Q2: There doesn’t appear to have been flooding in my neighborhood, or the water has receded. Now what?
Even in the absence of water at first glance, remain vigilant. Flooding can cause severe electrical damage, so you should check for evidence that there may have been flood water within the building at some point. Proactively look for signs of standing water, floor and wall stains that indicate flooding, fire or water damage near electrical outlets and if appliances or electrical equipment otherwise look like they have been submerged or exposed to flood water. If you see any of the above signs, ensure the main power has been shut off to the home. If you’re not sure how to check for that, or not sure it has been turned off stop what you are doing and call a professional.
Q3: If I see evidence of flooding in my home but am not sure if the main power has been shut off, what should I do?
Do not enter a home or building where there is standing water inside until you are sure the main power is off. The power can be running even if it looks like it is off, so make sure the power is off before doing anything. Do not attempt to turn off the main power. Instead, have a qualified person – preferably an electrician or your electric utility – turn off the main power for you. Water and electricity do not mix, so never enter areas or rooms where there is standing water if the power is still on.
Q4: When I know the power has been shut off, what steps can I take?
After you are certain the power is off, keep it off until a licensed electrician or electrical contractor inspects the electrical system, identifying any equipment or appliances that have been damaged by flooding. You should also unplug all corded items prior to restoring power after flooded areas are dry.
For safety reasons, electrical equipment that has been submerged or come into contact with water needs to be replaced. Some larger equipment may be able to be reconditioned, but this determination can only be made by your local electrical contractor or service technician.
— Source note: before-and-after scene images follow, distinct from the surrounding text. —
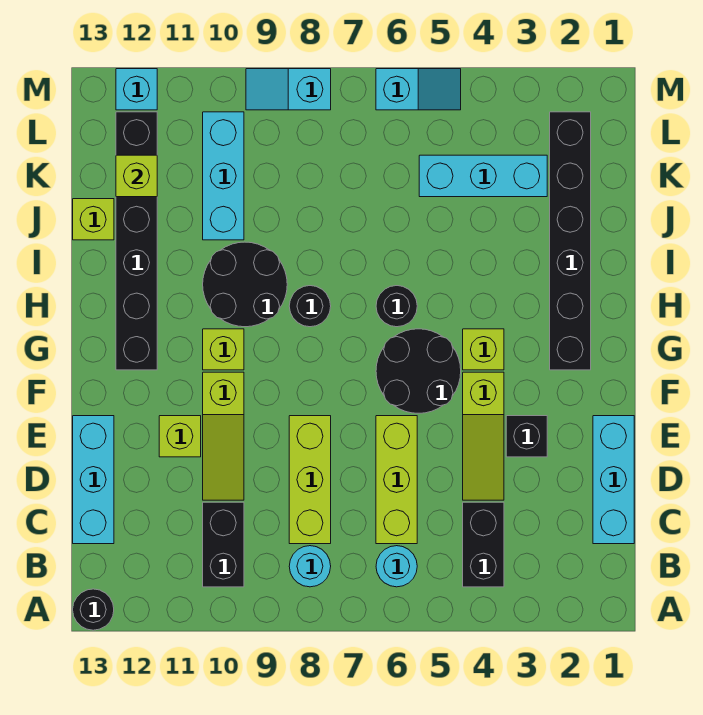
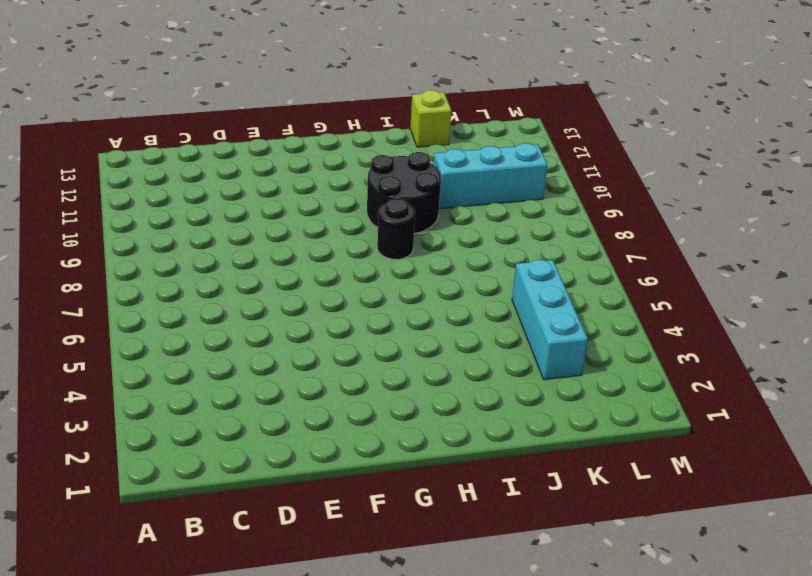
none -> black 1x1 round brick [73,589,114,630]
none -> black 1x2 brick [463,502,504,587]
none -> cyan 1x1 round brick [376,546,417,587]

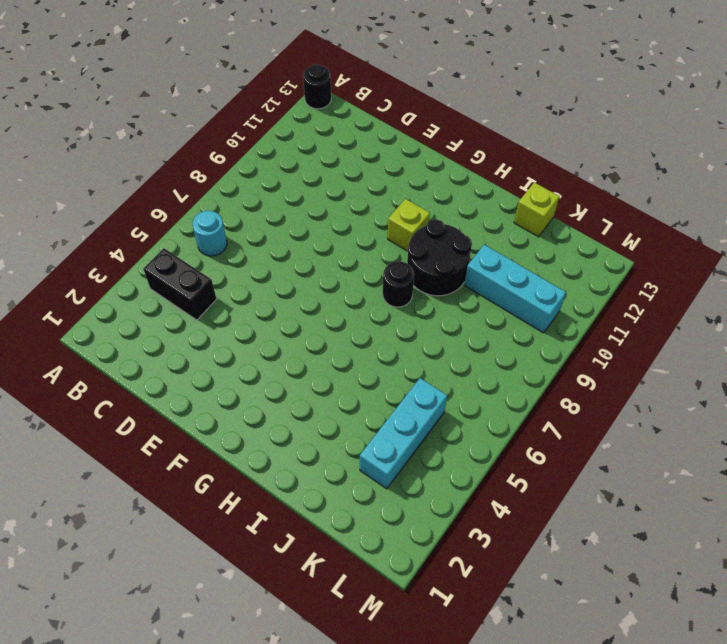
none -> cyan 1x1 round brick [289,546,331,587]
none -> black 1x2 brick [203,502,244,587]
none -> cyan 1x3 brick [593,416,634,544]

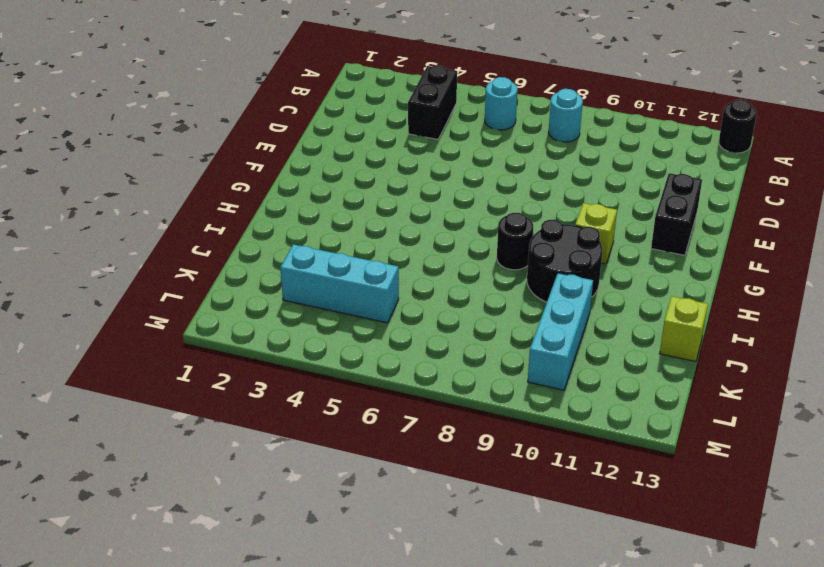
black 1x2 brick [651,173,702,255] -> black 1x2 brick moved to [203,502,244,587]
none -> cyan 1x3 brick [593,416,634,544]
none -> lime 1x3 brick [376,416,417,544]
none -> lime 1x3 brick [289,416,331,544]

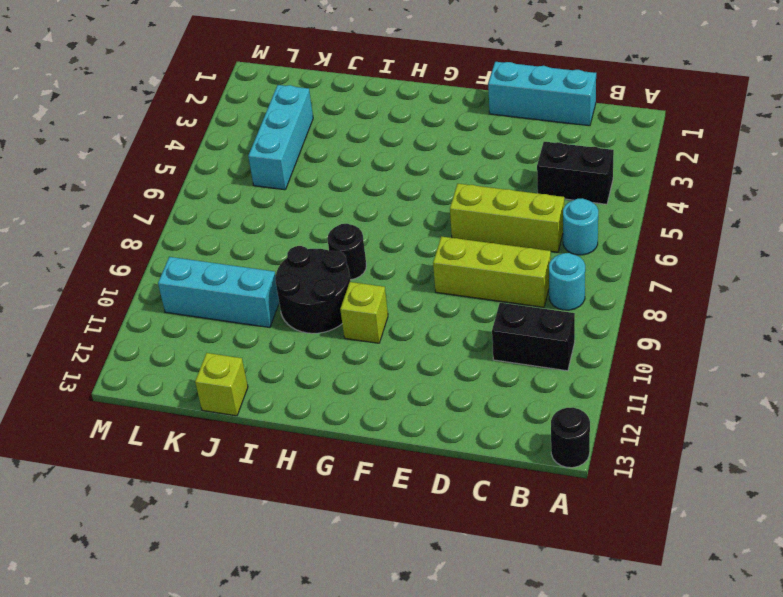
none -> cyan 1x3 brick [73,416,114,544]
none -> lime 1x3 slope [463,372,504,500]
none -> lime 1x3 slope [203,372,244,500]

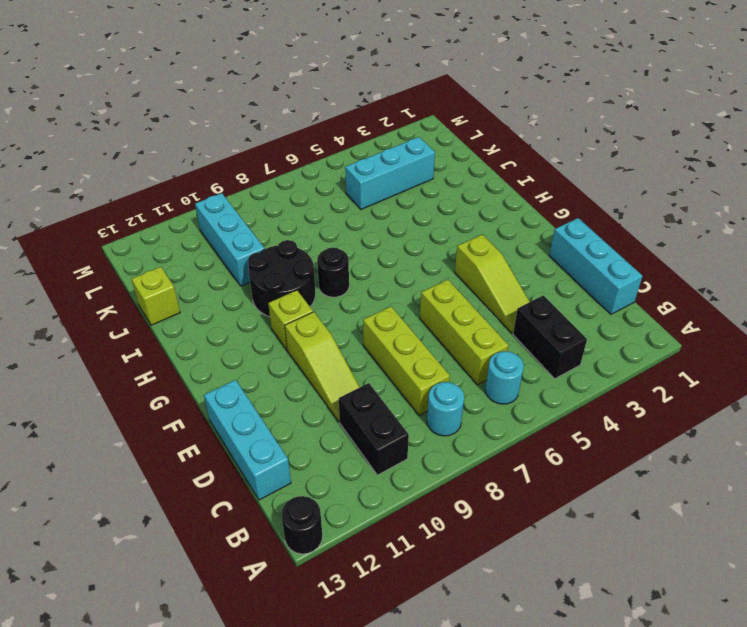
none -> black 1x1 brick [506,416,547,457]
none -> lime 1x1 brick [159,416,201,457]
none -> black 2x2 round brick [376,329,461,413]

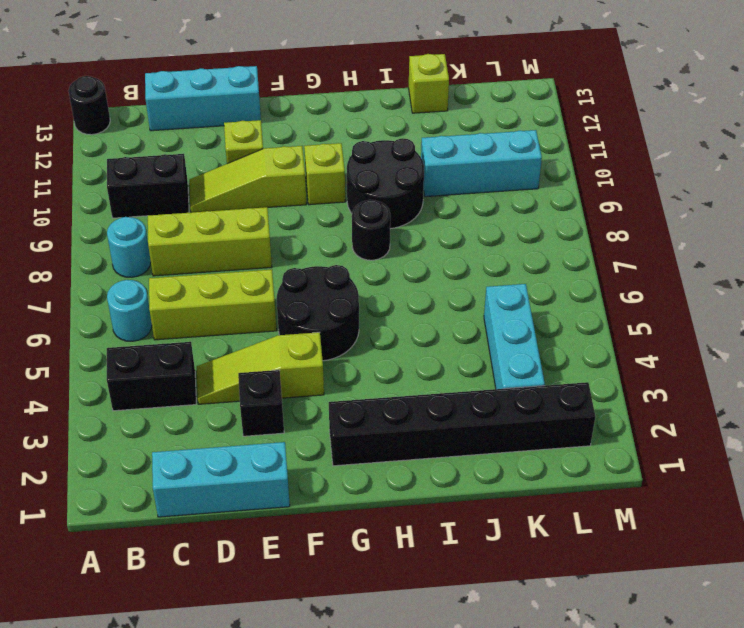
none -> lime 1x1 brick [463,329,504,370]
none -> black 1x6 brick [116,112,157,370]
none -> black 1x1 round brick [376,286,417,327]

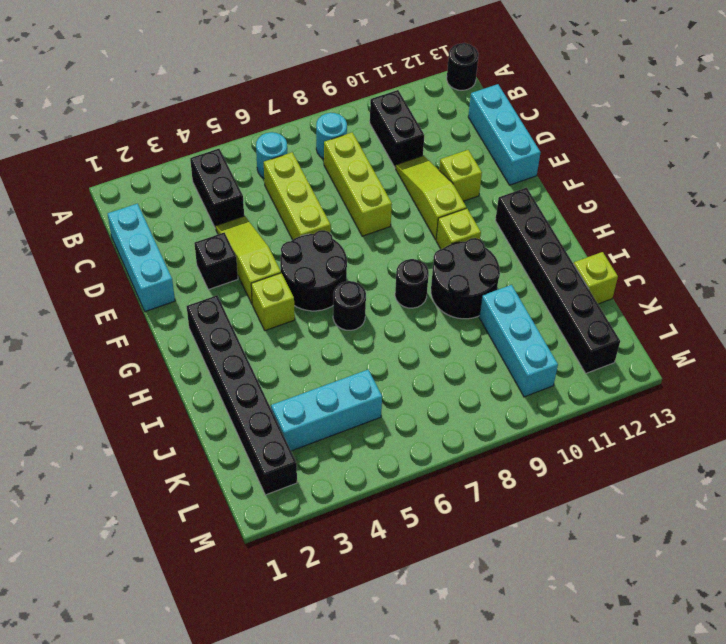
none -> cyan 1x2 slope [376,69,461,110]
none -> cyan 1x2 slope [246,69,331,110]
none -> cyan 1x1 brick [116,69,157,110]

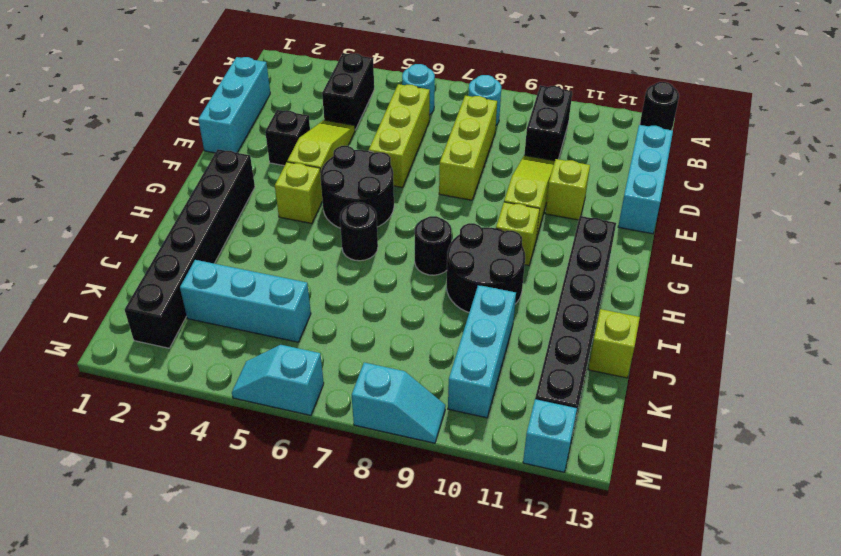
none -> lime 1x1 brick [116,155,157,197]

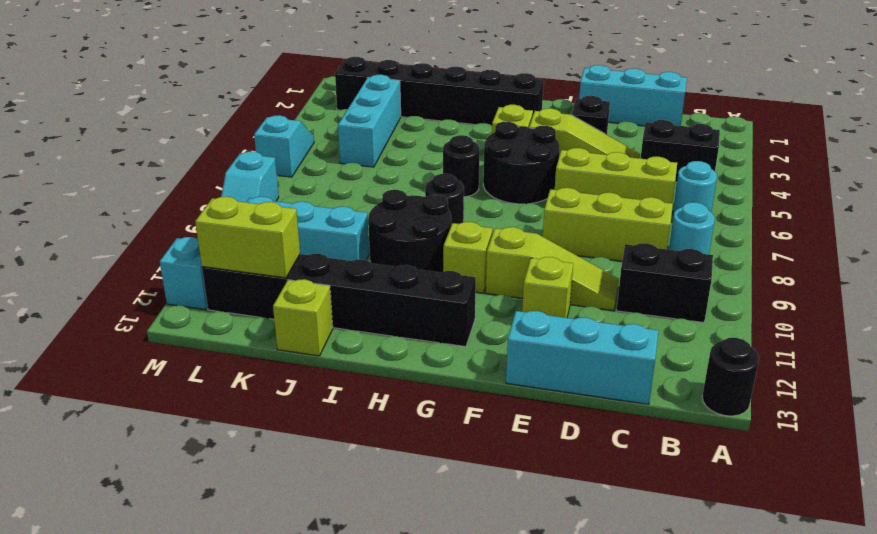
lime 1x2 brick [195,197,300,278] -> lime 1x1 brick [116,155,157,197]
It is important not to take chances, so you should always rely on an expert to help make informed decisions.
Q5: It doesn’t look like there is any evidence of flooding. How cautious should I be, and what should I do?
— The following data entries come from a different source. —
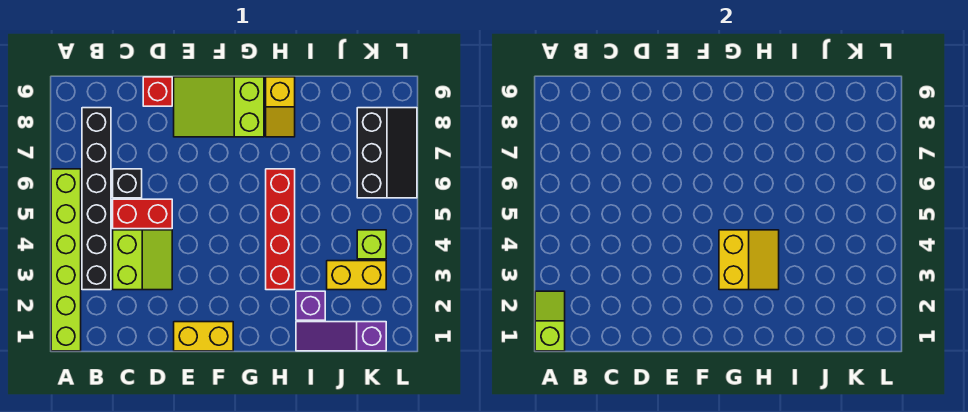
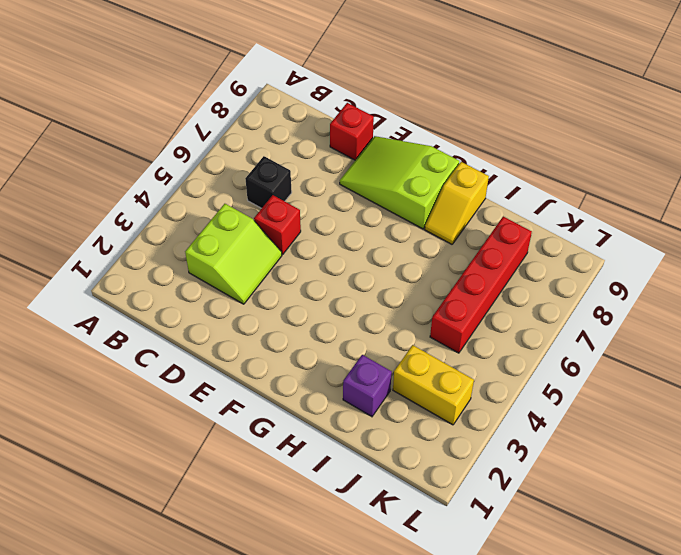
red 1x1 brick [254,195,301,254] -> red 1x2 brick [113,199,172,229]
red 1x4 brick [430,217,532,353] -> red 1x4 brick moved to [266,169,295,290]
none -> lime 1x6 brick [51,169,81,351]
none -> black 1x6 brick [82,108,111,290]
none -> yellow 1x2 brick [174,322,233,351]

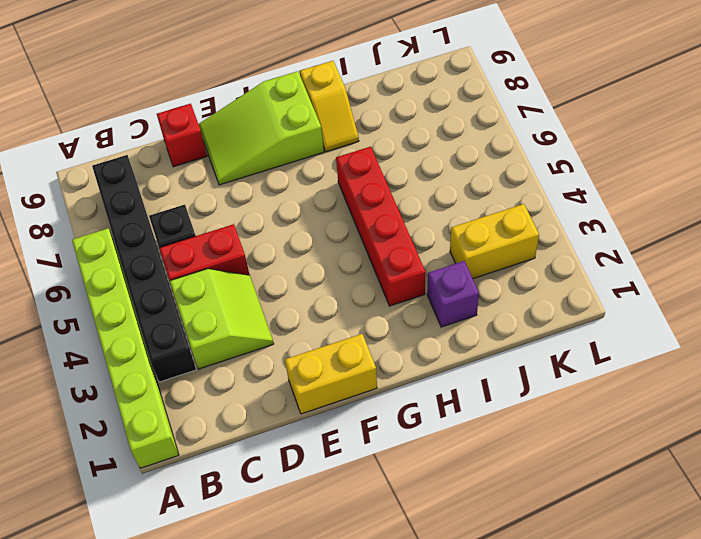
none -> purple 1x3 slope [296,322,386,351]
none -> lime 1x1 brick [357,230,386,259]
none -> black 2x3 slope [357,108,417,198]

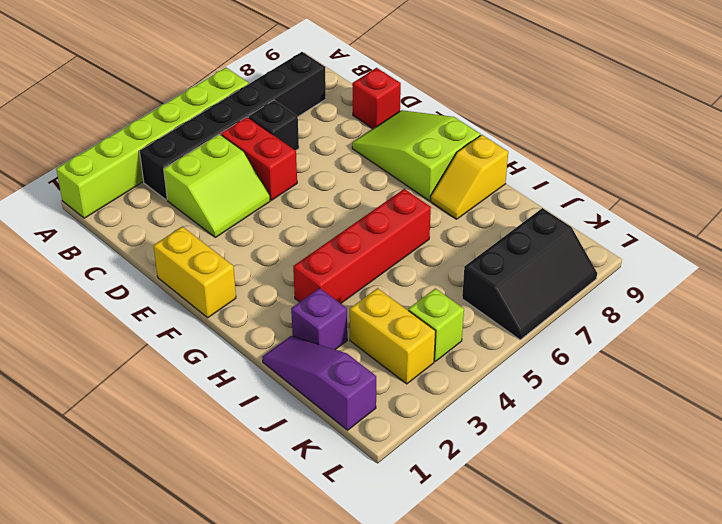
none -> lime 1x2 slope [535,291,565,351]
none -> yellow 2x2 slope [719,230,779,290]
First you should locate the main panel to see if any circuit breakers or fuses have tripped, because tripped circuit breakers or fuses indicate there may be hidden damage. As a safety precaution, the main power should be turned off until this inspection can be completed. Main power should also be removed if there is a smell of smoke or heat.
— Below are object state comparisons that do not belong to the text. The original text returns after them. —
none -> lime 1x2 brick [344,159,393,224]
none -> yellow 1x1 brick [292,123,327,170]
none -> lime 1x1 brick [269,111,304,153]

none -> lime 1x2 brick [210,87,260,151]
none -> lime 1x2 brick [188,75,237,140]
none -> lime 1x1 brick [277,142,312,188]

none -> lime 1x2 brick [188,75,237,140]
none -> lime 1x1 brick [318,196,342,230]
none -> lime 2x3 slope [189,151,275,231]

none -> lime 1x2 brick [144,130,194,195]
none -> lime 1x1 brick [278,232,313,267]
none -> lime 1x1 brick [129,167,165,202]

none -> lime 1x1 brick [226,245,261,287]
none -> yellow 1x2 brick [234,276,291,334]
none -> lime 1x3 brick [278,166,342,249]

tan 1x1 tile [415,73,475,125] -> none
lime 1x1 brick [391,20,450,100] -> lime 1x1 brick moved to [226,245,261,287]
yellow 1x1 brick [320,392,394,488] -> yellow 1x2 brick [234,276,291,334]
If the power was turned off prior to the flooding, then power may be restored by first turning off all circuit breakers or switches. The main power can then be turned on followed by the circuit breakers or switches in the electrical panel. If you experience tripping of circuit breakers or fuses or smell smoke, there is damage to the electrical system and the main power should remain off until an inspection and necessary repairs can be completed.
Now is the time to call your electrical contractor to help assess the damage and provide you peace of mind as you settle back into your home.
Q6: I have an urge to clean everything in my house right away. What precautions should I take, as it relates to electrical equipment?
It’s difficult to be patient, but resist the urge to clean your electrical equipment. Attempting to reuse damaged electrical equipment by air drying, rinsing, cleaning, washing down or pressure washing creates a significant safety hazard, so while you are cleaning up other areas of the house, contact a professional to focus on your electrical equipment. Once you know which equipment needs to be replaced and which needs to be repaired, you can then begin to address those issues appropriately.
Q7: Can I connect my home to a temporary source of power?
Yes, but take caution. You can connect to a temporary source of power, such as a portable generator, but it is imperative that these connections are only performed by an electrical contractor. Generators should never be connected directly into the wiring system, as an improper generator connection can cause severe injury or death.
Transfer equipment installed by a qualified electrician is required in all cases. It is not safe to connect a generator to the utility meter terminals, clothes dryer receptacle or range oven receptacle. Keep in mind, generators can also pose a carbon monoxide hazard if they are not located correctly. Locate any generator away from doors, windows and other building openings as specified in the manufacturer’s instructions. Never operate a generator in your garage, basement or similar confined space.